# Here's an Albert King style bending lick



## dolphinstreet (Sep 11, 2006)

Made this one up last night - 

http://www.dolphinstreet.com/guitar_video_lessons/lesson-72.php

Many others like SRV, Bonamassa, Clapton, etc have played many licks similar to this.

Let me know what you think of it.


----------



## soundhound6 (Jun 30, 2008)

*Albert's style*

Nice stuff Robert! 
Two of my faves...Bending notes and vibrato, which is why I love the blues and jazz guitar.When I play my guitar, it's like singing without the words. In fact I tend to follow the vocals in music or be a "vocalist" thru my giutar
'cause it just feels right.
I'm sure you understand. :food-smiley-004:
Have a good one! Jan


----------



## Hamm Guitars (Jan 12, 2007)

Very cool...

and on a side note, your guitar faces are awesome!


----------



## dolphinstreet (Sep 11, 2006)

hehe, thanks guys - I can't help the guitar faces! It takes more effort to do those big bends, so I guess I need the guitar face to help me find strength. 

Yes Jan, playing blues is like singing to me too. Trying to play good, strong lines, something Albert King was a master at.


----------



## Lemmy Hangslong (May 11, 2006)

Love that Albert King lick.


----------



## JC103 (Oct 6, 2007)

Nice tone!


----------



## keto (May 23, 2006)

Robert - excellent site, videos and lessons. Thanks for that.

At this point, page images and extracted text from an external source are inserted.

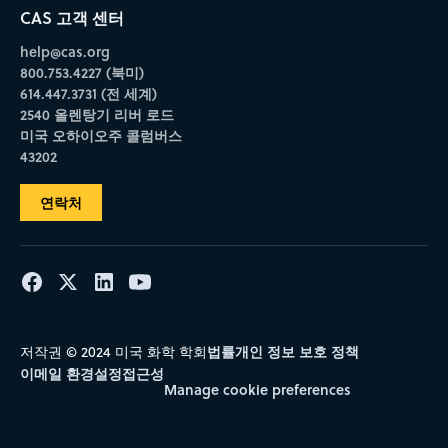
CAS 고객 센터
help@cas.org
800.753.4227 (북미)
614.447.3731 (전 세계)
2540 올렌탕기 리버 로드
미국 오하이오주 콜럼버스
43202
연락처
법률
개인 정보 보호 정책
저작권 © 2024 미국 화학 학회
이메일 환경설정
접근성
Manage cookie preferences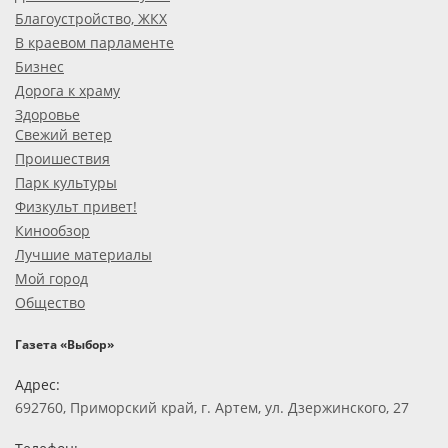
Благоустройство, ЖКХ
В краевом парламенте
Бизнес
Дорога к храму
Здоровье
Свежий ветер
Проишествия
Парк культуры
Физкульт привет!
Кинообзор
Лучшие материалы
Мой город
Общество
Газета «Выбор»
Адрес:
692760, Приморский край, г. Артем, ул. Дзержинского, 27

I've visited your site many times in the past few years based on links posted by others but have now added to favourites and will be coming to visit more frequently.

I think you just sold me on a Cool Cat Drive lol.


----------



## dolphinstreet (Sep 11, 2006)

Thanks a lot! The Cool Cat Drive is really nice, and it only costs peanuts, so get one.


----------



## NB-SK (Jul 28, 2007)

I've also visited your site from time to time. Your video lessons are some of the best I've seen.


----------